INDICAZIONE:
Trascrivi parola per parola il passo dell'estratto fornito qui sotto, partendo da "E se avessero" e proseguendo fino a "guidare le operazioni.".

E se avessero svolto il compito con minor scrupolo, insieme a lui
avrebbero perso la vita ottantamila
uomini scelti. Fatti i conti, aveva grano a malapena per trenta giorni,
ma se lo razionava, poteva resistere
anche un po' di più. Con tali compiti, prima di mezzanotte fa uscire,
in silenzio, la cavalleria nel settore dove i nostri lavori non
erano ancora arrivati. Ordina
la consegna di tutto il grano; fissa la pena capitale per chi non avesse
obbedito; quanto al bestiame, fornito in grande
quantità dai Mandubi, distribuisce a ciascuno la sua parte; fa economia
di grano e comincia a razionarlo; accoglie entro le mura tutte
le truppe prima schierate davanti
alla città. Prese tali misure, attende i rinforzi della Gallia e
si prepara a guidare le operazioni.

DATI RACCOLTI:
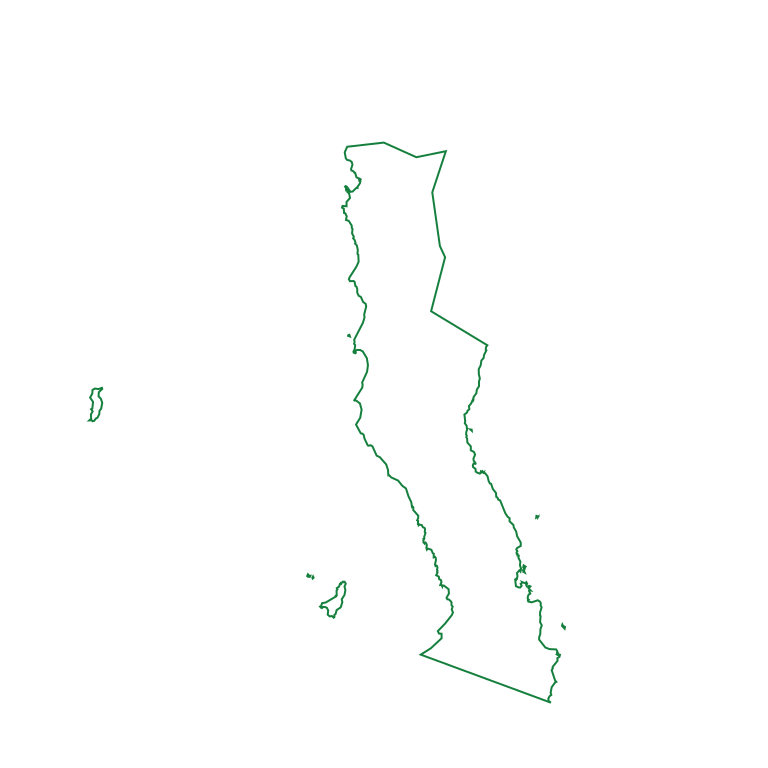 the district of Ensenada, Baja California, Mexico, rotated 21°
{"feature_id": "50627088B13797450449328", "entity_name": "Ensenada", "entity_type": "district", "adm_level": 2, "iso_a3": "MEX", "parent_name": "Mexico", "parent_adm1": "Baja California", "projection": "orthographic", "projection_center": [-114.931, 30.193], "detail": "fine", "context": "isolated", "style": "outline", "palette": "green", "viewbox_px": 768, "rotation_deg": 21, "n_neighbors": 0, "source": "geoboundaries", "source_scale": "gbopen_adm2", "svg_char_len": 6174}
<svg xmlns="http://www.w3.org/2000/svg" viewBox="0 0 768 768"><g transform="rotate(21 384 384)"><path d="M264.6,175.7L264.3,181.8L267.5,187.0L269.3,188.0L272.2,187.6L274.3,188.3L276.0,190.6L276.2,195.1L277.0,196.3L279.4,196.4L281.1,197.7L280.8,197.3L281.4,197.2L284.2,200.9L286.8,201.1L288.1,202.9L287.4,201.7L287.8,201.0L288.6,201.3L288.2,201.8L288.6,201.6L289.0,202.7L288.6,202.7L288.5,203.2L289.3,203.2L289.6,205.3L288.6,209.6L289.0,210.4L288.0,210.7L285.7,215.6L283.8,216.6L278.8,213.2L277.3,213.0L276.9,213.7L278.5,214.8L278.8,216.0L279.6,215.7L279.7,217.0L281.3,216.7L282.1,217.8L281.8,218.1L283.1,218.6L285.6,222.5L283.8,227.5L285.3,231.5L281.5,232.6L281.6,234.4L283.6,234.7L285.5,238.7L286.7,238.5L289.1,240.8L289.7,244.5L292.6,244.3L297.1,247.7L298.0,249.9L299.0,250.4L300.2,254.8L303.1,257.4L303.0,259.1L304.6,259.8L306.7,262.2L306.7,263.3L308.9,264.3L311.5,268.2L312.6,272.0L313.7,272.6L316.5,279.0L316.2,284.2L313.6,297.0L313.7,298.8L315.3,300.2L318.6,298.8L319.9,299.1L322.2,302.8L323.4,303.0L325.0,304.9L326.3,308.4L328.8,310.7L331.2,311.0L335.1,314.9L338.1,315.7L339.6,318.0L340.6,326.4L341.9,328.6L342.4,334.2L340.3,353.5L341.3,354.8L341.7,357.2L342.9,357.7L343.4,358.8L344.1,362.1L343.9,364.9L344.5,365.6L346.2,365.6L346.5,365.0L345.4,363.2L346.7,361.8L349.6,360.8L352.5,361.2L358.7,366.0L362.3,372.2L363.8,378.7L363.1,390.5L364.3,392.3L365.0,395.1L361.9,410.6L362.7,409.6L364.2,409.5L368.5,410.8L372.3,416.0L373.9,424.1L372.4,431.9L380.0,438.4L381.7,438.1L383.3,438.8L385.3,441.9L390.8,447.1L391.9,447.1L393.3,446.0L395.4,446.2L402.8,453.5L406.3,453.8L414.9,458.3L418.6,462.9L420.8,467.8L421.7,467.4L424.1,468.6L431.8,469.1L437.6,472.5L441.9,473.6L447.2,480.2L451.7,484.4L454.2,488.7L454.6,488.1L455.6,488.7L456.5,491.2L463.2,494.7L464.0,497.2L463.8,499.4L464.9,499.6L465.8,502.5L466.3,502.3L467.0,503.5L467.6,502.5L469.8,502.2L471.7,503.8L473.4,503.8L474.3,504.7L475.1,507.6L476.1,508.1L476.3,512.2L476.9,513.7L476.5,514.3L477.0,514.4L476.8,516.0L477.6,517.7L478.6,518.2L478.4,517.6L479.5,517.1L480.5,517.6L481.8,519.1L482.2,521.7L483.4,523.3L484.0,521.9L487.6,521.8L490.2,524.5L491.3,524.6L492.5,528.0L493.5,527.1L494.7,527.9L495.6,529.8L496.3,534.3L497.4,535.5L498.1,534.7L498.7,534.9L499.8,536.4L500.0,538.4L501.0,539.3L500.8,540.4L501.6,541.1L501.2,543.8L504.2,544.2L505.5,546.5L507.2,546.5L508.6,548.2L508.6,551.5L509.7,551.0L511.0,552.2L510.9,551.2L512.1,550.7L517.8,552.4L519.7,556.3L519.0,561.2L520.2,562.3L521.7,561.9L524.0,562.8L525.3,563.7L526.3,566.3L527.9,567.2L528.0,570.1L530.3,572.7L530.1,575.5L526.9,585.8L522.8,595.4L524.8,597.3L527.2,596.5L528.9,600.7L522.4,614.0L515.3,623.5L654.0,621.7L651.4,621.0L650.1,618.7L650.5,616.0L651.6,614.3L650.2,612.5L649.2,607.0L650.7,601.3L651.6,600.3L650.1,599.6L643.1,591.1L643.5,589.1L642.9,588.4L643.0,587.1L645.2,580.2L644.1,577.8L645.6,575.8L645.3,573.7L644.2,573.8L643.8,574.7L642.1,574.5L642.6,572.8L641.8,572.7L641.6,571.4L639.8,570.1L633.5,572.2L629.1,572.2L620.5,567.1L619.6,564.8L619.5,561.4L617.9,556.9L617.8,552.8L615.0,550.3L613.4,544.6L612.7,544.3L611.5,541.1L611.2,536.0L609.7,534.8L608.9,532.4L607.6,531.3L605.1,530.8L600.1,534.9L596.8,535.4L596.1,534.9L595.8,534.0L596.4,533.5L595.1,532.8L594.5,531.2L594.5,528.7L595.7,527.3L593.5,525.1L593.7,524.2L594.7,524.1L592.2,522.8L593.2,520.5L591.9,520.4L591.0,521.8L590.0,521.9L588.8,520.7L589.3,519.2L587.9,518.0L587.3,519.4L583.9,519.4L584.4,519.8L583.2,521.6L584.8,523.0L584.1,525.2L582.4,525.7L579.6,525.4L576.5,519.5L577.6,517.6L577.9,518.8L578.0,518.6L577.4,515.4L575.9,512.9L577.2,509.4L578.6,510.2L578.2,507.4L575.8,504.4L575.0,501.0L571.8,498.1L571.3,496.0L570.1,496.3L569.6,494.8L568.8,495.0L568.1,493.7L568.4,492.2L566.8,491.1L567.0,489.4L569.7,486.2L568.4,482.9L562.9,478.5L560.3,474.4L556.6,471.4L555.3,469.2L550.4,467.2L549.4,464.3L546.9,463.6L543.6,461.2L534.2,451.1L532.1,451.0L530.7,449.4L529.3,449.2L527.6,445.6L523.1,442.9L519.8,438.8L518.5,438.9L516.4,437.0L513.8,433.1L510.5,431.1L509.0,431.4L508.9,430.6L508.6,431.1L507.0,430.1L506.6,430.8L505.8,430.7L505.9,431.8L506.8,431.4L505.6,433.3L502.2,433.3L501.0,432.9L499.9,430.5L496.9,429.6L496.1,428.2L496.1,426.2L497.4,425.7L498.5,426.2L497.3,424.6L495.4,423.7L494.3,421.8L494.3,417.2L492.3,415.2L488.8,414.8L487.4,411.1L482.8,408.8L481.1,405.1L479.9,404.2L479.8,402.5L478.8,401.8L478.1,399.7L477.9,396.9L476.2,393.5L473.4,391.5L473.2,389.7L470.0,383.7L471.7,381.0L471.6,379.0L472.7,376.9L471.2,374.2L472.3,371.0L472.5,367.2L473.1,367.7L473.2,367.1L472.3,364.2L473.5,359.5L472.7,355.9L473.5,352.0L471.8,347.8L471.5,344.5L469.1,341.0L467.1,336.2L467.6,332.1L466.5,327.1L467.7,324.1L467.0,321.0L467.5,315.9L466.8,315.7L466.0,313.1L466.6,310.8L401.9,299.2L395.6,243.8L386.7,235.1L360.4,187.8L358.3,144.5L332.9,160.7L297.3,158.7L264.6,175.7ZM418.1,582.7L416.4,583.3L416.6,584.1L415.0,585.0L415.5,586.2L414.5,586.5L414.7,589.2L413.1,591.5L414.1,592.4L413.7,593.8L415.6,598.3L414.9,598.9L415.4,599.4L407.9,608.9L404.8,610.7L404.8,614.0L404.1,614.7L405.5,615.4L405.6,614.7L406.6,614.9L406.6,614.2L408.7,613.3L410.9,613.4L413.1,615.5L414.1,619.5L416.6,620.4L418.5,619.3L420.8,620.2L421.2,619.2L420.4,617.5L421.2,616.0L420.8,612.0L423.6,608.1L423.3,602.6L421.7,600.1L422.7,595.2L421.8,590.2L419.7,587.2L419.9,584.2L418.1,582.7ZM120.7,493.8L122.7,489.6L122.0,488.7L119.2,491.1L115.8,491.8L114.0,493.9L115.1,497.5L114.5,502.0L118.8,505.0L120.5,511.5L119.6,512.5L121.8,513.9L121.3,517.4L123.0,521.3L121.9,523.6L124.1,522.6L125.2,523.2L126.6,522.3L127.4,519.4L128.5,518.4L129.0,514.2L128.0,510.9L128.8,508.4L127.7,502.5L124.8,499.1L122.0,497.9L120.7,493.8ZM579.4,503.3L579.7,505.2L580.4,505.3L580.9,506.9L580.5,508.0L581.6,508.3L581.4,509.4L582.9,509.6L581.6,508.3L581.5,505.3L581.0,504.9L581.6,503.8L579.4,503.3ZM383.2,589.9L381.2,588.9L381.1,590.8L382.0,591.2L383.8,590.7L383.9,589.5L383.2,589.9ZM636.7,544.6L636.8,546.0L640.3,547.7L640.0,545.9L637.8,545.6L636.7,544.6ZM334.1,350.5L333.2,351.2L333.2,351.9L335.2,351.9L334.1,350.5ZM575.5,452.5L573.6,452.5L574.0,454.2L575.3,452.6L575.3,452.9L575.4,453.1L575.5,452.5ZM387.1,591.2L387.7,590.1L386.7,589.1L386.5,590.5L387.1,591.2ZM482.2,395.2L480.9,395.5L482.7,396.2L482.2,395.2Z" fill="none" stroke="#15803d" stroke-width="2"/></g></svg>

SOLUZIONE DEL PROBLEMA:
E se avessero svolto il compito con minor scrupolo, insieme a lui
avrebbero perso la vita ottantamila
uomini scelti. Fatti i conti, aveva grano a malapena per trenta giorni,
ma se lo razionava, poteva resistere
anche un po' di più. Con tali compiti, prima di mezzanotte fa uscire,
in silenzio, la cavalleria nel settore dove i nostri lavori non
erano ancora arrivati. Ordina
la consegna di tutto il grano; fissa la pena capitale per chi non avesse
obbedito; quanto al bestiame, fornito in grande
quantità dai Mandubi, distribuisce a ciascuno la sua parte; fa economia
di grano e comincia a razionarlo; accoglie entro le mura tutte
le truppe prima schierate davanti
alla città. Prese tali misure, attende i rinforzi della Gallia e
si prepara a guidare le operazioni.